=== İstenen Görev ===
Aşağıdaki konuşma metninde geçen “Vatanımızı derin bir aşkla sevdiğimiz için onun güzellikleriyle birlikte zorluklarını da kabulleniyoruz.” cümlesini İngilizceye çeviriniz.

=== Verilen Metin ===
▼

Erdoğan’ın konuşmasından bazı satır başları şöyle:
“Asrın felaketi olarak nitelenen 6 Şubat depremlerinin üzerinden 2 hafta geçti. Ülkemizin 11 ilinde yıkıma ve büyük can kaybına yol açan bu afet Türkiye’nin depremi ile yangını ile seli ile ve diğer tüm tehditleri ile zorlu bir coğrafyada olduğu gerçeğini hepimize bir kez daha hatırlattı.
Vatanımızı derin bir aşkla sevdiğimiz için onun güzellikleriyle birlikte zorluklarını da kabulleniyoruz. İnsanlığın kadim çağlarından beri medeniyetlerin, kültürlerin, devletlerin ve toplumların en önemli mücadele alanı olan buu coğrafyanın emanetinin son bin yıldır sahibi olmakla gurur duyuyoruz. Bu aşkla kimi zaman dışarıdan gelen istilacılara, kimi zaman içeriden zuhur eden bozgunculara, kimi zaman insan iradesini aşan tabiat felaketlerine karşı vatanımıza hep sahip çıktık, çıkıyoruz.
Haçlı seferlerine, Moğol akınlarına asırlar boyunca yaşadığımız nice siyasi ve sosyal çalkantılara son iki asrımızda da dört bir yanımızdan gelen saldırılara inançla, cesaretle, sabırla hep karşı koyduk. Millet olarak kendimizle birlikte coğrafyamızdaki tüm kardeşlerimizin de hakkını, hukukunu, onurunu, geleceğini korumak için canımız dahil hiç bir fedakarlıktan kaçınmadık. Hiç uzağa gitmeye gerek yok bu yıl ilk asrını geride bırakmaya hazırlandığımızı Cumhuriyetimizi kurarak taçlandırdığmız milli mücadelemizle vatanımıza ebediyen sahip çıkma irademizi tüm dünyaya tekrar gösterdik. Cumhuriyet tarihimiz boyunca da demokrasi ve kalkınma mücadelemiz kesintisiz sürdü.
Bin yıldır bu vatan topraklarında ne yaşarsak yaşayalım asla teslim olmadık, asla vazgeçmedik, asla umutsuzluğa kapılmadık. İki hafta önce bugün yaşadığımız depremleri işte bu uzun ve meşakatli yürüyüşün acı bir sayfası olarak kalplerimize ve milli hafızamıza nakşettik. Şu anda aramızda ailesinden bakıyorsunuz eşini, çocuğunu, akrabasını kaybeden nice kardeşlerim var. Hepsine başsağlığı diliyorum. Başınız sağoğlsun.

▲

Çok bakışlı görüntü geometrisi verileri
▼

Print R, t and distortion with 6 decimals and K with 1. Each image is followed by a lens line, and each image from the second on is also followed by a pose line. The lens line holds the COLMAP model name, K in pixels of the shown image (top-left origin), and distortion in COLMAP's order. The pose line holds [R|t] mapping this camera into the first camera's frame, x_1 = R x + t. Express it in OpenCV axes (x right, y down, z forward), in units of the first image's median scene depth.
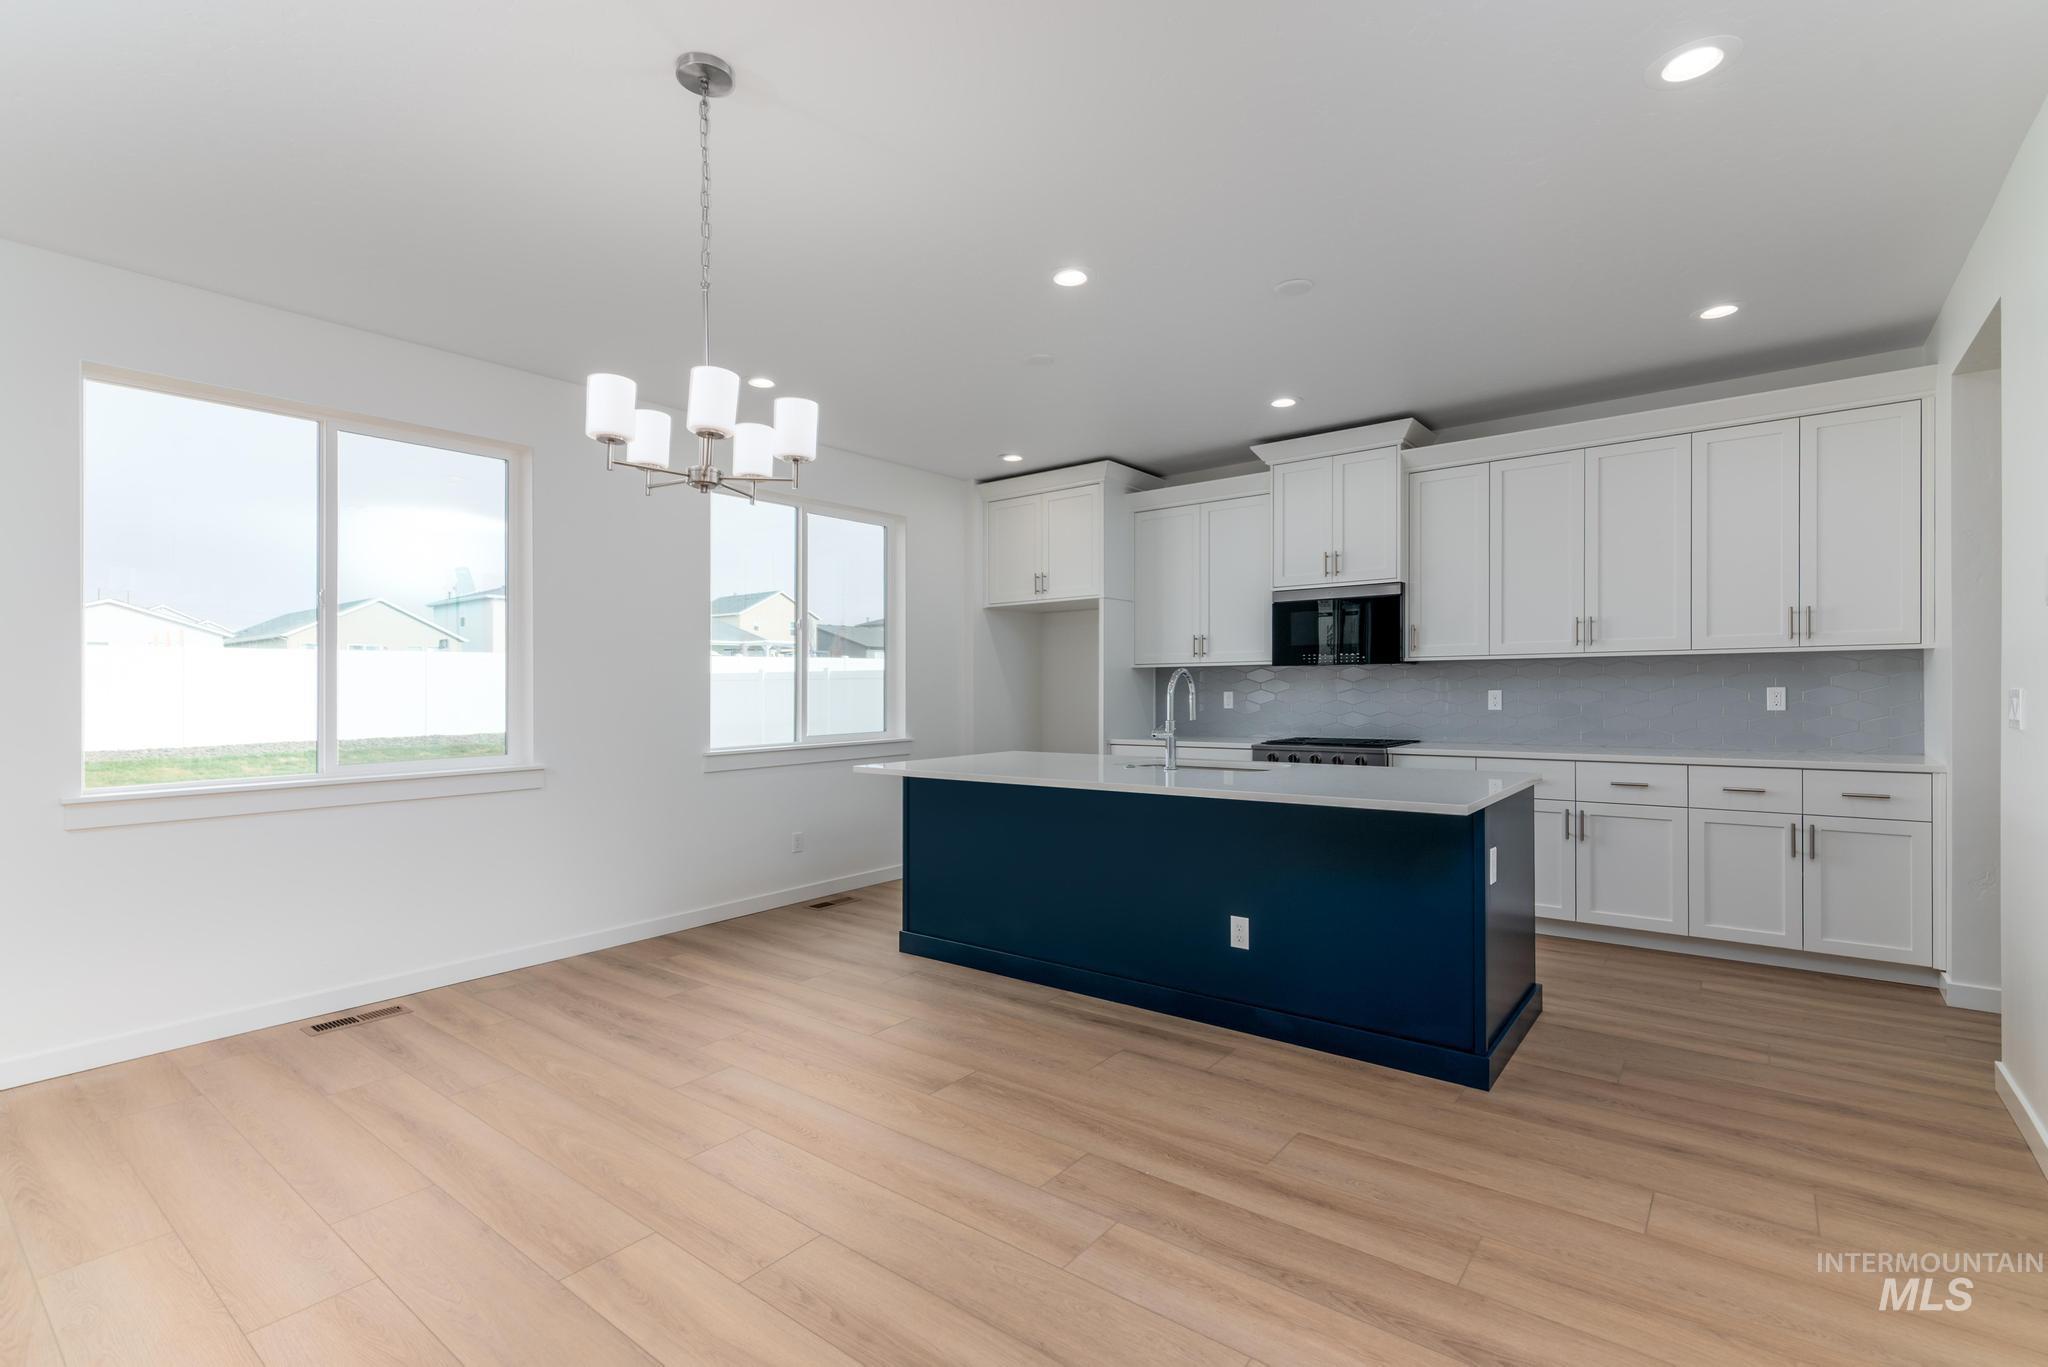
lens RADIAL K [[933.5, 0, 1016.8], [0, 933.5, 683.8], [0, 0, 1]] dist [0.010621, -0.003057]
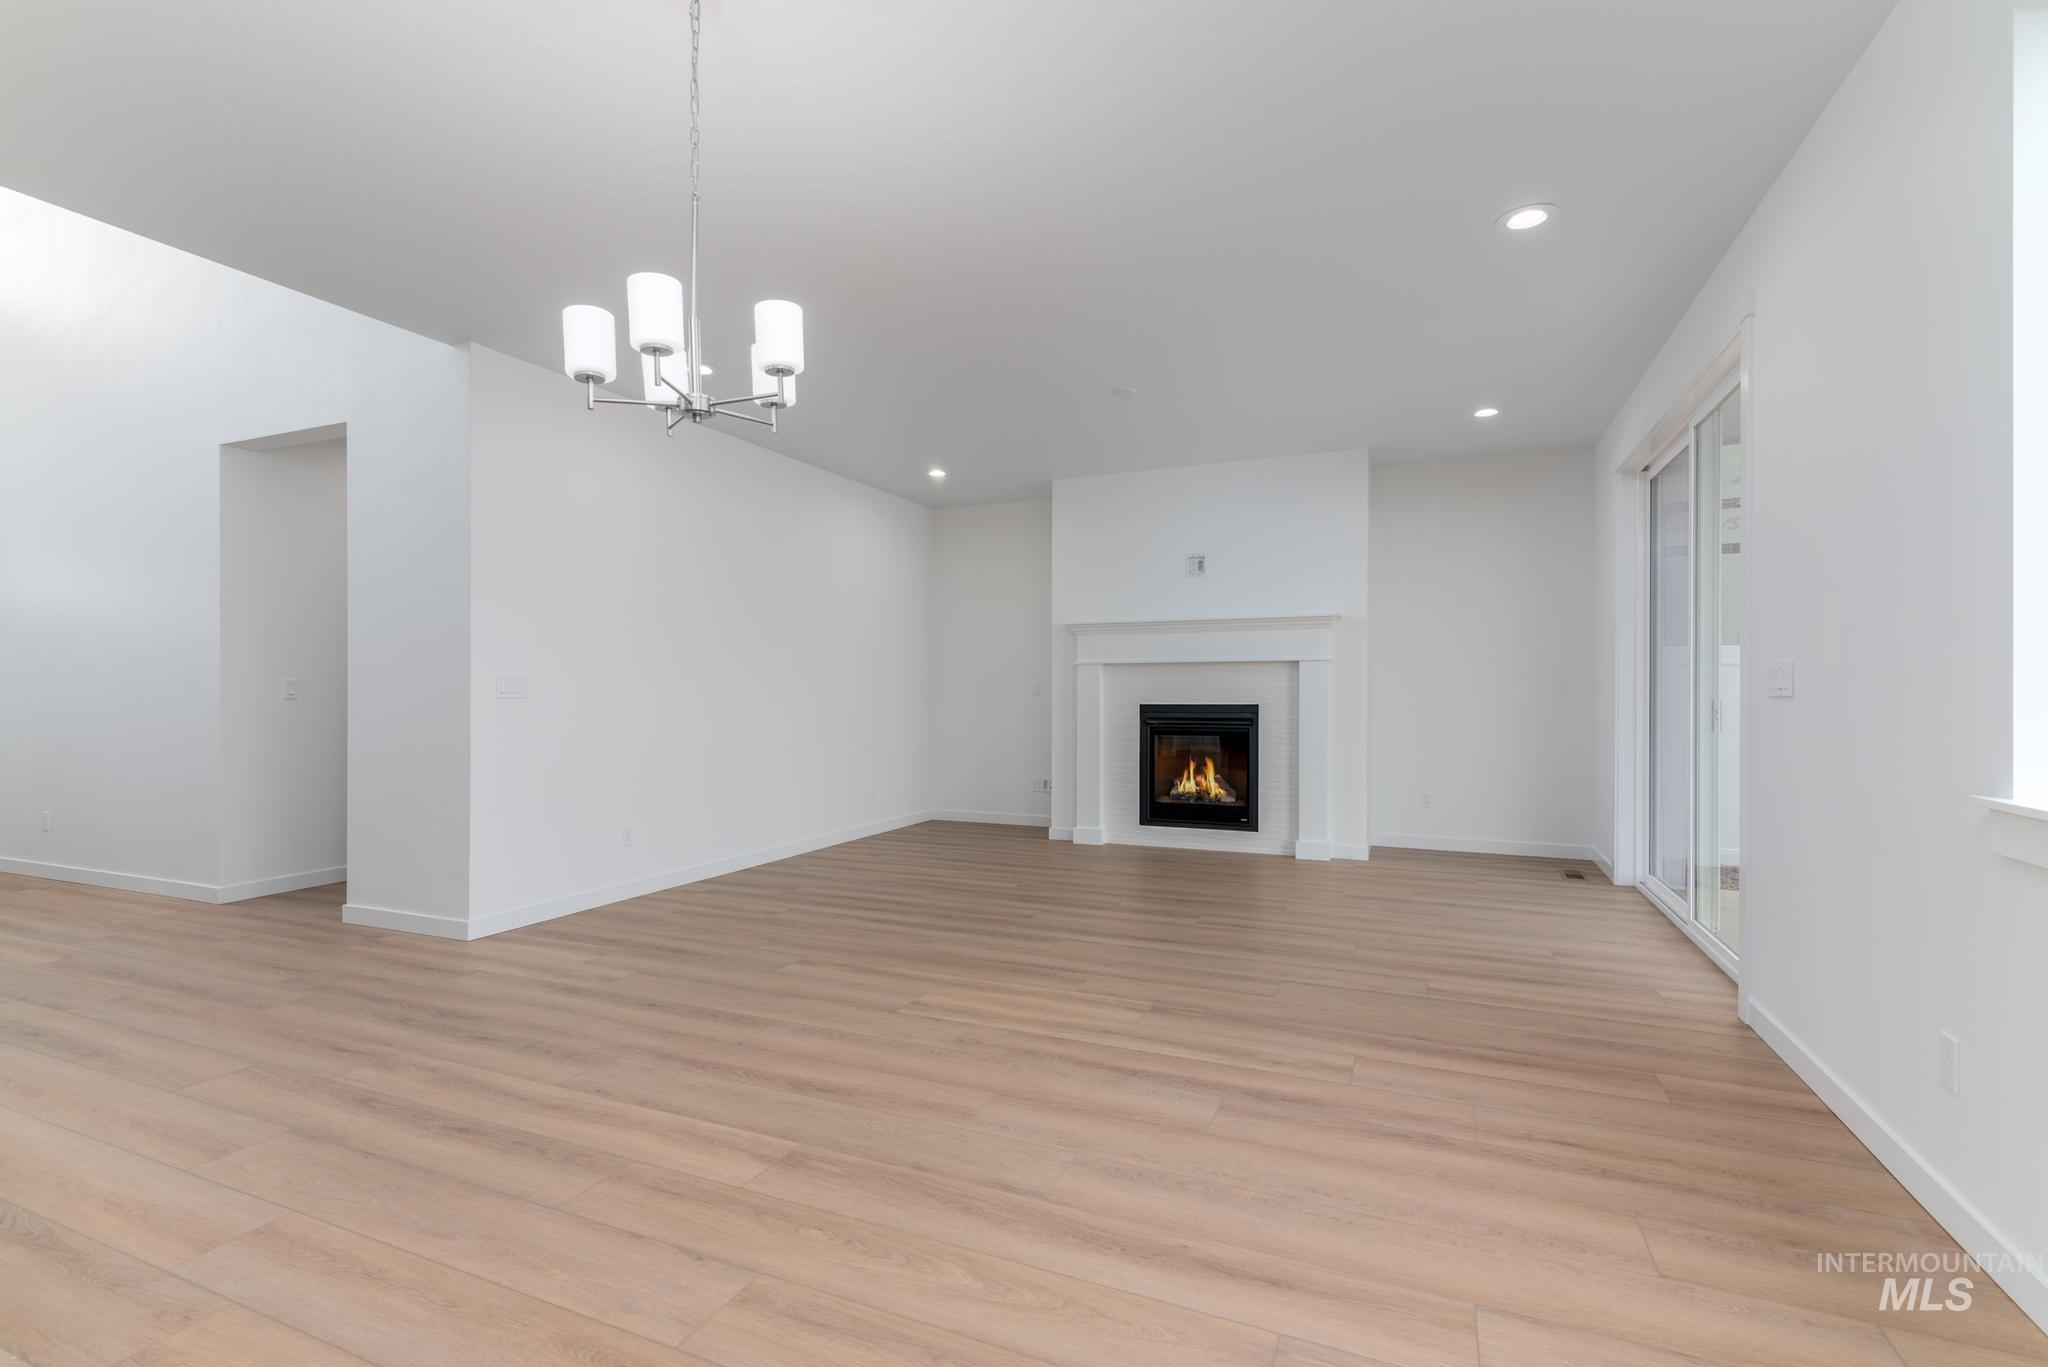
lens RADIAL K [[933.5, 0, 1017.6], [0, 933.5, 687.9], [0, 0, 1]] dist [0.010621, -0.003057]
pose [[-0.967397, 0.013193, -0.252920, -0.222381], [0.014661, 0.999885, -0.003923, 0.036656], [0.252839, -0.007503, -0.967479, 1.061455]]
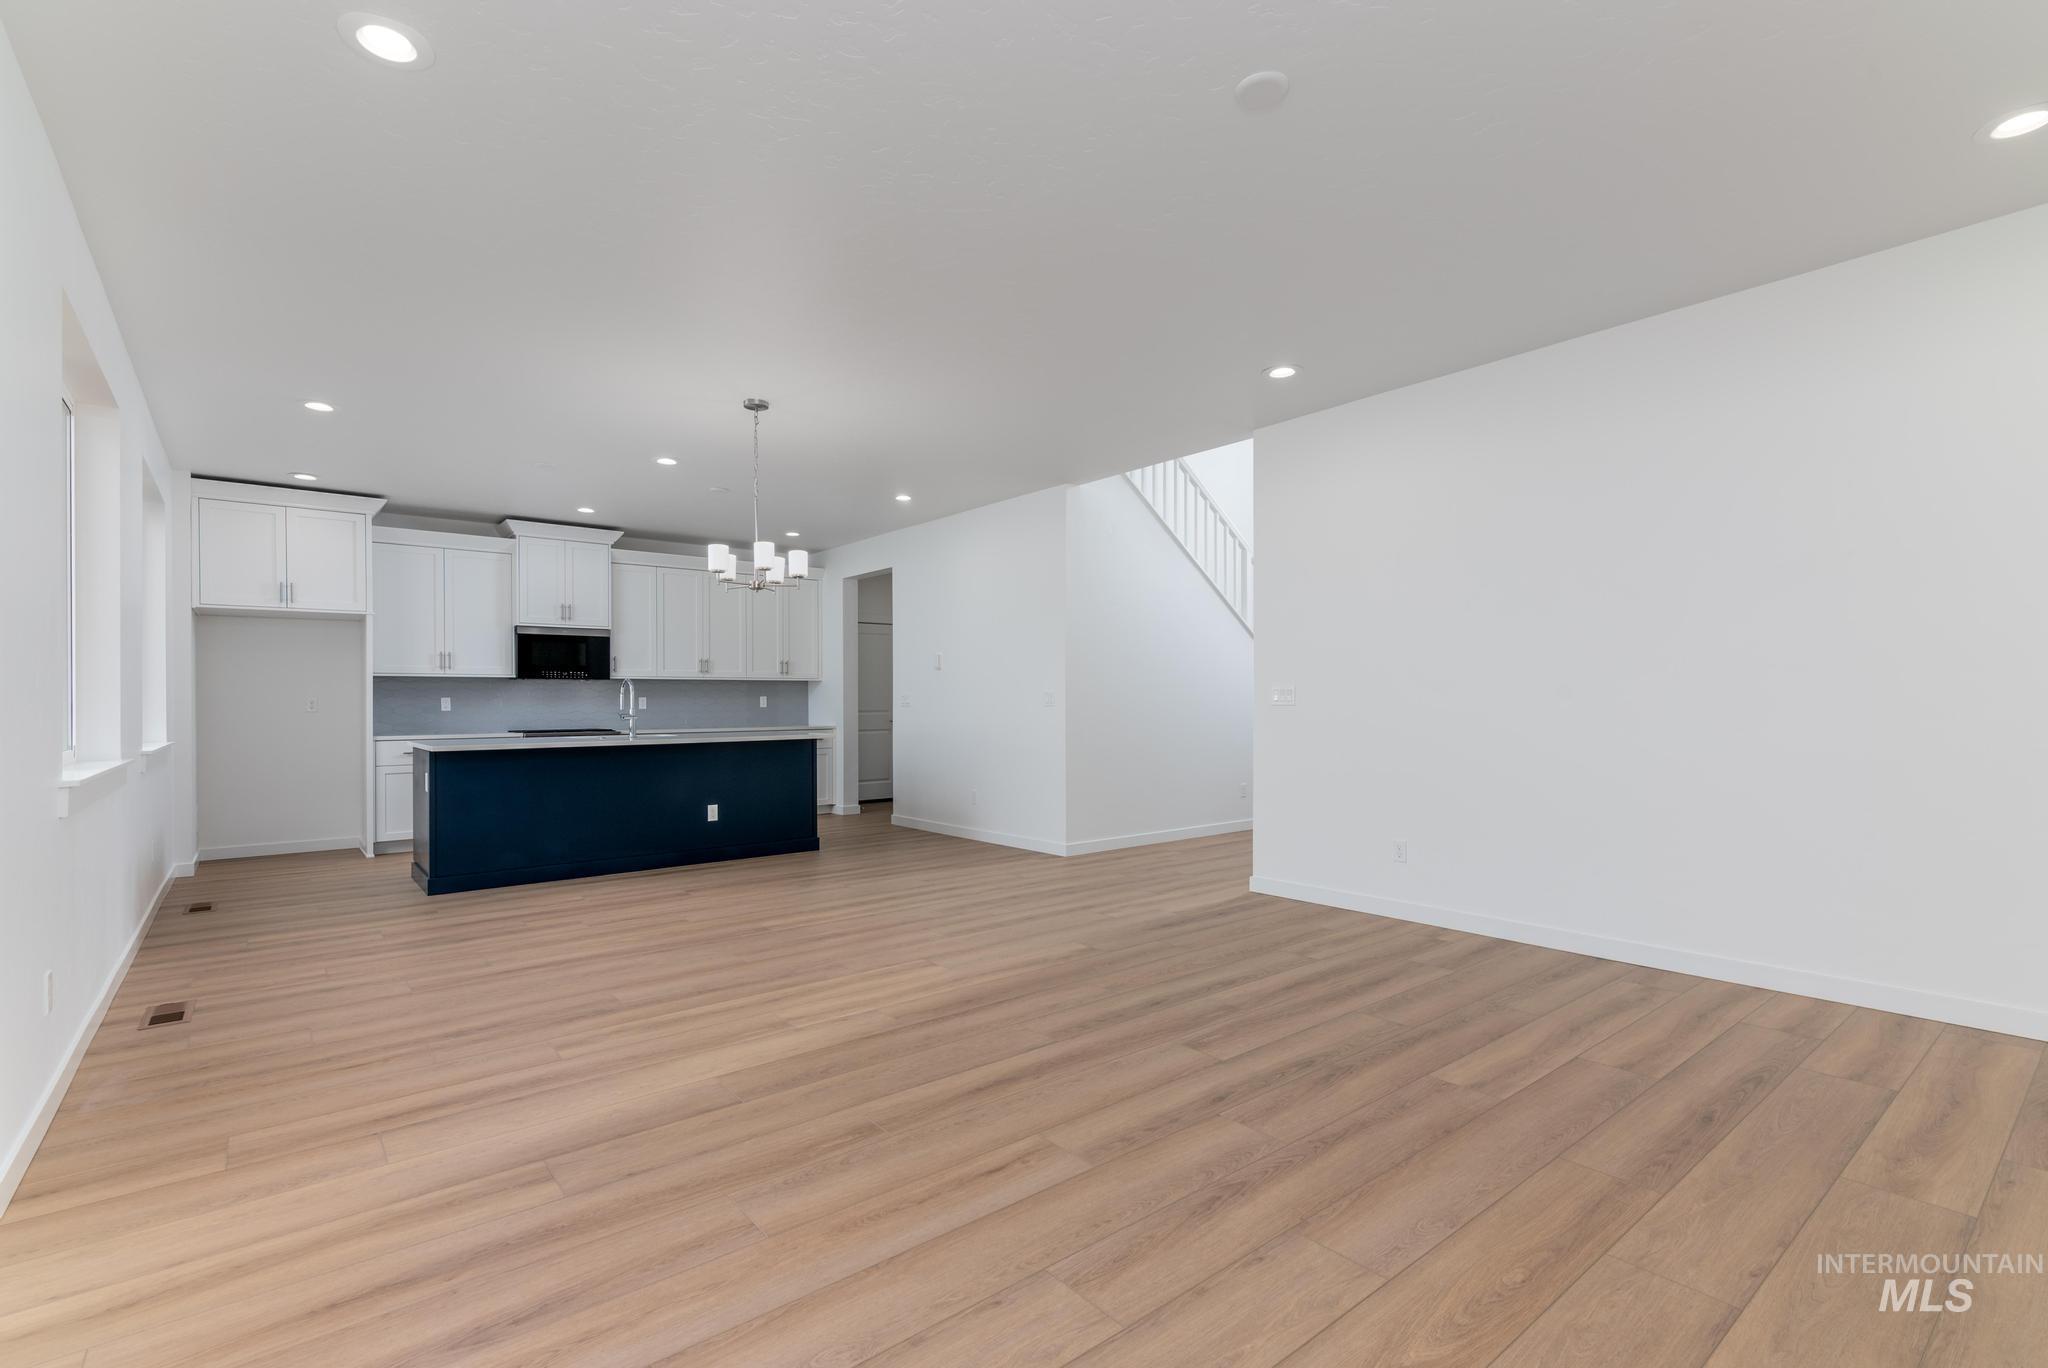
lens RADIAL K [[933.5, 0, 1021.6], [0, 933.5, 713.7], [0, 0, 1]] dist [0.010621, -0.003057]
pose [[0.217004, -0.001918, 0.976169, -1.265800], [0.001864, 0.999997, 0.001551, 0.044287], [-0.976169, 0.001483, 0.217007, -0.052536]]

▲

=== Alıştırma Sonucu ===
Because we love our homeland with a deep love, we accept its hardships together with its beauties.